Better not to judge and let them have their way, rather than try to expand their mind, as the saying is right in that you can 'lead a horse to water but thou cannot make that horse drink.' Nevertheless, it's still unsettling to deal with someone who remains firmly planted in their corner of ill-reasoning when there's adequate evidence available to counter their position. It's as simple as them refusing to see the light.

The worst is when I'm feeling passionate about something. Yes, this includes those files I handle at work. I'm passionate because I care about doing the right thing. It makes me frustrated when someone sets forth unreasonable demands and won't accept the reality that what they are requesting is just that: unreasonable.

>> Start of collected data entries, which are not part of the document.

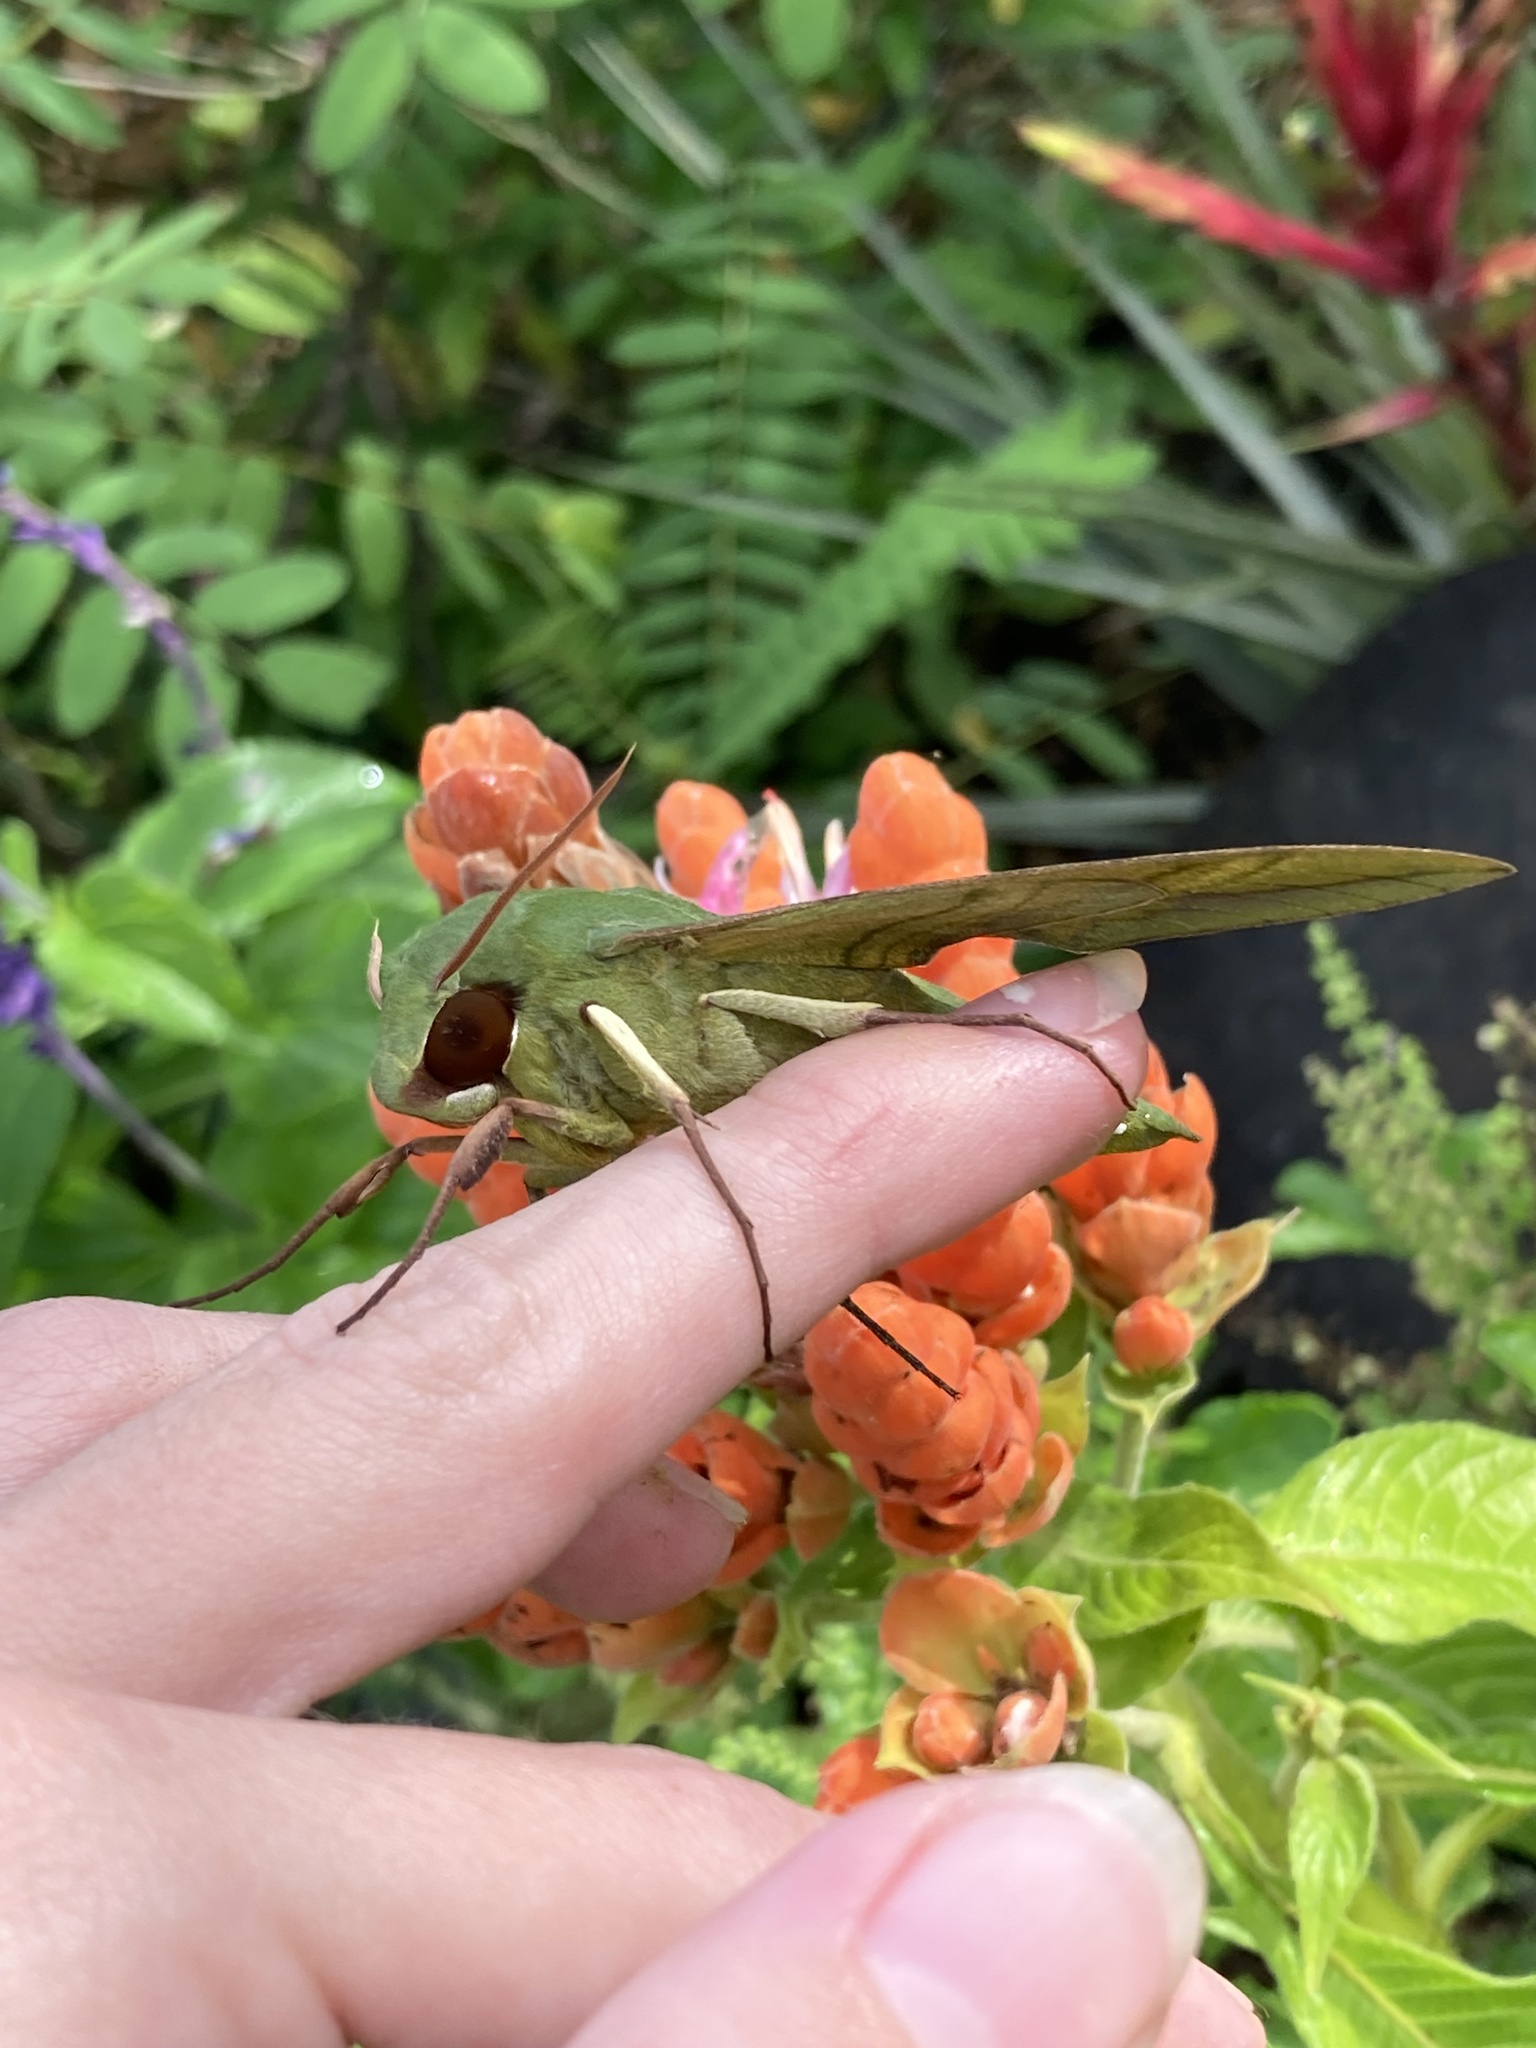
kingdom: Animalia
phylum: Arthropoda
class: Insecta
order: Lepidoptera
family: Sphingidae
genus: Eumorpha
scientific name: Eumorpha labruscae
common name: Gaudy sphinx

When it comes to health and well-being, I also go at it no holds barred. Take a conversation I had today with a family member regarding her husband's stress level being elevated due to his work situation. When I offered that meditation might be of benefit, she rejected the idea outright. Had she not insulted the idea, I would have let it go, but she scoffed at it, which stoked the fire within me and I became a bit defensive and more persistent in my suggestion that it would help, if he tried an alternate method of meditation. Towards the conclusion of this semi-debate, she then indicated he used to be able to relieve his stress by gardening, but was no longer able to engage in such a task since suffering a back injury. It was then that I suggested he try the next best thing, sit in nature. She wasn't having it, I could tell. She then stated they would be following the doctor's orders. Well, do as you wish, I thought, but when I got off the phone, I felt like the conversation was so unresolved. It was as though she couldn't deal with any ideas outside of the realm of medical science, or outside of her own narrow-minded perspective, for that matter. This woman thinks she is an expert in every respect and always counters everything anyone says.